By John Authers, Investment Editor

The private equity put is no more. Now we must rely on the sovereign wealth fund put.

A put option confers the right to sell a stock for a fixed price: it is protection against a fall in the market. Traders talked about the “private equity put” during the bull market in credit. It was so easy for private equity funds to finance buy-outs that they came to be regarded as virtual put options. If companies were doing badly, that just made them likelier candidates to be taken out.

The credit implosion ended this. Private equity will carry on, but not as an insurance policy for the market.

The sovereign wealth put is different. Government funds from Asia and the Middle East, fuelled with dollars produced by high energy and commodity prices, have spotted a bargain in the financial sector.

Politicians in the US and Europe might once have been opposed: now they are happy for petrodollars to shore up critical financial institutions.
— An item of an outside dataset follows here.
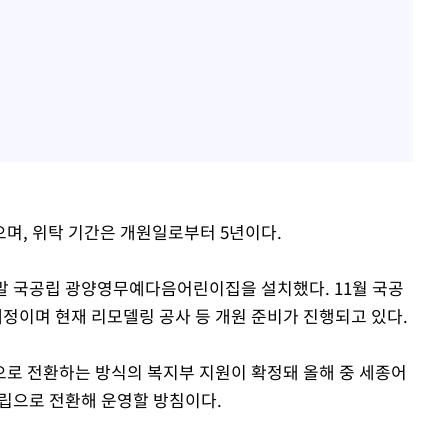
며, 위탁 기간은 개원일로부터 5년이다.
월 말 국공립 광양영무예다음어린이집을 설치했다. 11월 국공
이며 현재 리모델링 공사 등 개원 준비가 진행되고 있다.
로 전환하는 방식의 복지부 지원이 확정돼 올해 중 세종어
립으로 전환해 운영할 방침이다.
UBS’s sale of a 9 per cent stake to the Government of Singapore Investment Corporation, and Citigroup’s sale of 4.9 per cent to the Abu Dhabi Investment Authority, are only the most recent examples.

The sovereign wealth put acts on the areas of the market that matter most. Stocks have for months been rising and falling in line with sentiment towards the financial sector.
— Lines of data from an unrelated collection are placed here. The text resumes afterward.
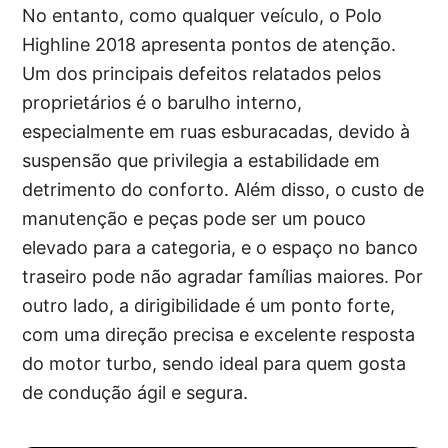
No entanto, como qualquer veículo, o Polo
Highline 2018 apresenta pontos de atenção.
Um dos principais defeitos relatados pelos
proprietários é o barulho interno,
especialmente em ruas esburacadas, devido à
suspensão que privilegia a estabilidade em
detrimento do conforto. Além disso, o custo de
manutenção e peças pode ser um pouco
elevado para a categoria, e o espaço no banco
traseiro pode não agradar famílias maiores. Por
outro lado, a dirigibilidade é um ponto forte,
com uma direção precisa e excelente resposta
do motor turbo, sendo ideal para quem gosta
de condução ágil e segura.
The Citigroup deal was the catalyst for the rally that saw the S&P 500 gain more than 7 per cent before Tuesday’s Federal Reserve announcement.

But the sovereign wealth put is different; it applies only to the larger stocks, not to the small and mid-cap names that did well out of private equity. Hence the underperformance of smaller companies this year.

And buyers seem only interested in true bargains. This put may yet help the market draw a line under the credit crisis: it cannot be relied on to propel a new bull market.